__Task to complete__
Answer these questions from the abstract on the new Schiff base ligand and its complexes:
(a) Which complexes were found to have a square planar geometry?
(b) What PDB ID is given for the cyclooxygenase enzyme receptor used in the docking?
(c) What DNA binding mechanism did the findings suggest?

__Passage provided__
A new bio‐active Schiff base ligand and its Ni(II), Cu(II), Ag(I), Zn(II), Cd(II), and La(III) binuclear complexes: synthesis, DFT analysis, antimicrobial, DNA interaction, COXII inhibition, and molecular docking studies

Abstract

In the present work, 2‐hydroxy‐1‐naphthaldhyde and 2‐hydrazino‐N‐phenyl‐2‐thioxo‐acetamide are combined to create a new Schiff base. The novel ligand and its six new binuclear complexes with Ni(II), Cu(II), Ag(I), Zn(II), Cd(II), and La(III) are characterized via spectroscopic and analytical techniques, such as ultraviolet‐visible (UV–vis), infrared (IR), 1H NMR, 13C NMR, mass spectra, powder X‐ray diffraction (XRD), and thermogravimetric (TG) analysis. The spectral analysis indicated that the novel Schiff base may coordinate with the two metal ions. Additionally, the results indicated a square planar geometry for NiL, CuL, and AgL complexes and an octahedral geometry for ZnL, CdL, and LaL complexes. In contrast to the Schiff base ligand, different complex crystallinities were displayed in the powder XRD patterns. Significant thermodynamic parameter values were computed using the Coats–Redfern method which revealed high thermal stabilities of the complexes in the TG analysis. In vitro antibacterial, DNA‐binding, and anti‐inflammatory techniques were used for the biological evaluation. Moreover, to visualize the anti‐inflammatory action of complexes employing the cyclooxygenase enzyme receptor (PDB ID: 6COX), in silico docking was used. The serial dilution method evaluated the new compounds' in vitro antibacterial efficacy against three bacterial and one fungal strain. The results showed that the novel complexes showed remarkable efficiency against the bacterial growth of gram (+ve) Staphylococcus aureus compared to the parent ligand and the control. On the other hand, the ZnL, CdL, and AgL complexes showed excellent bactericidal activity. The inhibition of protein denaturation followed the following sequence: Ibuprofen > ZnL ˃ NiL ˃ AgL ˃ CuL > CdL > LaL > H2L. UV–visible and gel electrophoresis methods were used to examine the metal complexes and their ligand's affinity for binding DNA. An intercalative binding mechanism was suggested by the findings.

__Stored data__
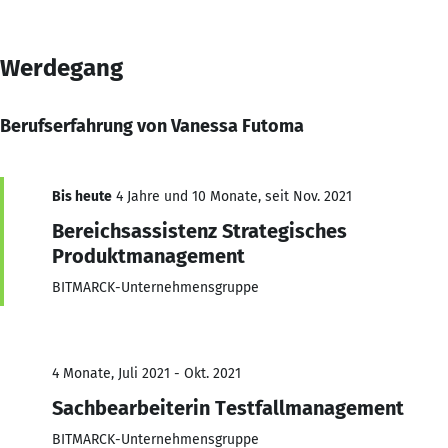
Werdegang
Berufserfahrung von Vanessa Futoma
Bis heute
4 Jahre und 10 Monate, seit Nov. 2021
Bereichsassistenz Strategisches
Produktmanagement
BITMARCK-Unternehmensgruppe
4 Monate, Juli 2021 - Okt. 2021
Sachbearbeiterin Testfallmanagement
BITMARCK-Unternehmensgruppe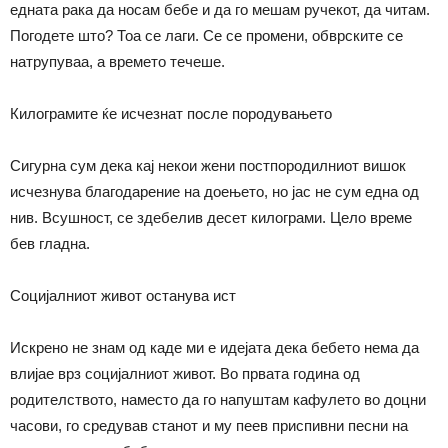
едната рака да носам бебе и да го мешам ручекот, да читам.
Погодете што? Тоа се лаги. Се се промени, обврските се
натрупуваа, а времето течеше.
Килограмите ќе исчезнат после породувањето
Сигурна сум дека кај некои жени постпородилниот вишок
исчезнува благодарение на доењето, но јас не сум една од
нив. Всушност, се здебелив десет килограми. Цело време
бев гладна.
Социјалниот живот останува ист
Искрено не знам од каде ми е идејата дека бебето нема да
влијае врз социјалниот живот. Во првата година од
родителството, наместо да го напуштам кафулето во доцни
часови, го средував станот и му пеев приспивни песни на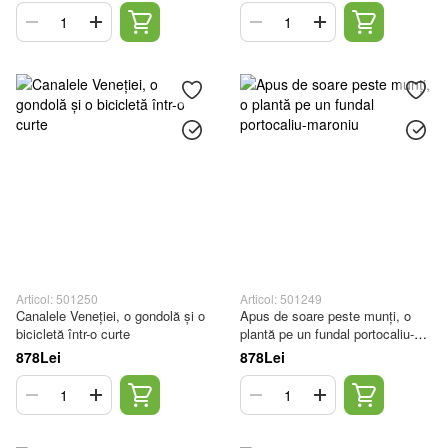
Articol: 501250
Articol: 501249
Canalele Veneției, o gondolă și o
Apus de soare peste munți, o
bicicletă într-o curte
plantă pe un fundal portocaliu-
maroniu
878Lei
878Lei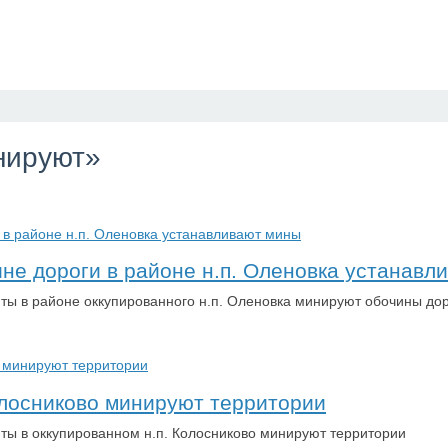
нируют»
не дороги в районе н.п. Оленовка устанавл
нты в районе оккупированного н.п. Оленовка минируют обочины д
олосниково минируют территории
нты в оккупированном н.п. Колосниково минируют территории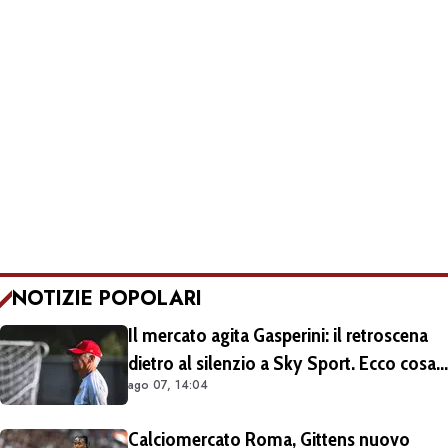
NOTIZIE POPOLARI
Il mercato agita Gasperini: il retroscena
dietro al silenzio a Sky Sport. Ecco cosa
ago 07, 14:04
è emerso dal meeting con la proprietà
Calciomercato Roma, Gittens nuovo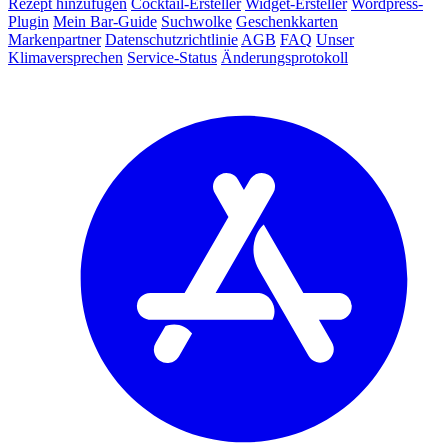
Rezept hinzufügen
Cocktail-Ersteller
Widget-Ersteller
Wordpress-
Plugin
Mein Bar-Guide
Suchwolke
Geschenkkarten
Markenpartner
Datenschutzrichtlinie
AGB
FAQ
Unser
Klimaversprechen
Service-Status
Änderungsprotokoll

__Result of the exercise__
(a) NiL, CuL, and AgL
(b) 6COX
(c) An intercalative binding mechanism